As Martha says to George in the play's last line.

I've never thought Albee's play a particularly accurate picture of acadmic life--and I sure as hell would not want to work anyplace where it was accurate.

In fact, I do see debates break out sometime, good debates. Last spring on email, a colleage sent out a statement on how to teach in time of war. Some agreed with it. Others found it lacking because it assumed that the anti-war position was inevitably right. Still others discussed the sense of fear they felt in dissenting from the war and how that led them to emphasize protection for the anti-war position.

It was non-polemical, respectful, and I think everyone made a signficant point that others respected, even when they disagreed. I actually stripped names from the debate--and asked permission from all involved--and passed copies out in my World Class to begin a discussion on how to handle the war in class.

This was touchy because students from the campus had been called up, something both supporters and opponents of the war were well aware of. They actually came up with some pretty good ground rules that we followed.


Ralph E. Luker - 2/18/2004

Yes, of course, I've seen "Who's Afraid of Virginia Wolfe" -- tho it's been so long ago that I don't recall all the details and hadn't recalled that the young prof was a biologist.
On your second point, I have elsewhere argued that stereotypes have their sting precisely because they have a grain of truth in them. If they didn't, they would not hurt and we would not recognize them as stereotypes.
Other employment areas, such as medics, are apparently more prone to drug abuse because of ready access to drugs.


Grant W Jones - 2/18/2004

Oh my, Well is a drunk, passed out liberal academic more intelligent than a sober conservative at the Heritage? Seriously, I'm just kidding around. But have you seen the movie with Richard Burton and Liz Taylor? The young professor is a biologist and Richard Burton plays ,wait for it, a burnt out historian. So your post just struck that image in my memory banks.
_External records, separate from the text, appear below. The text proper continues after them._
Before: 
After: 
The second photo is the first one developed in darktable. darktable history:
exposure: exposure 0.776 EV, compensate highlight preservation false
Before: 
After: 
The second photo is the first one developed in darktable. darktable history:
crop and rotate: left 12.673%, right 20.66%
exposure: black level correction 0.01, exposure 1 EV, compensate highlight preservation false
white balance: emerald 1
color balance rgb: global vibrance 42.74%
Some stereotypes have a grain of truth, and America is Drunk Country. Generally speaking it seems that some employment areas are more prone to alcohol abuse than others, I hope academia isn't one of them.


Ralph E. Luker - 2/18/2004

I'm not sure how you mean this. I refer to one alcoholic in my post. I wouldn't generalize from this single example to "alcoholic academics." Some academics are generously compensated. Many academics live on quite modest means.


Grant W Jones - 2/18/2004

Yep, these alcoholic academics need a wage increase.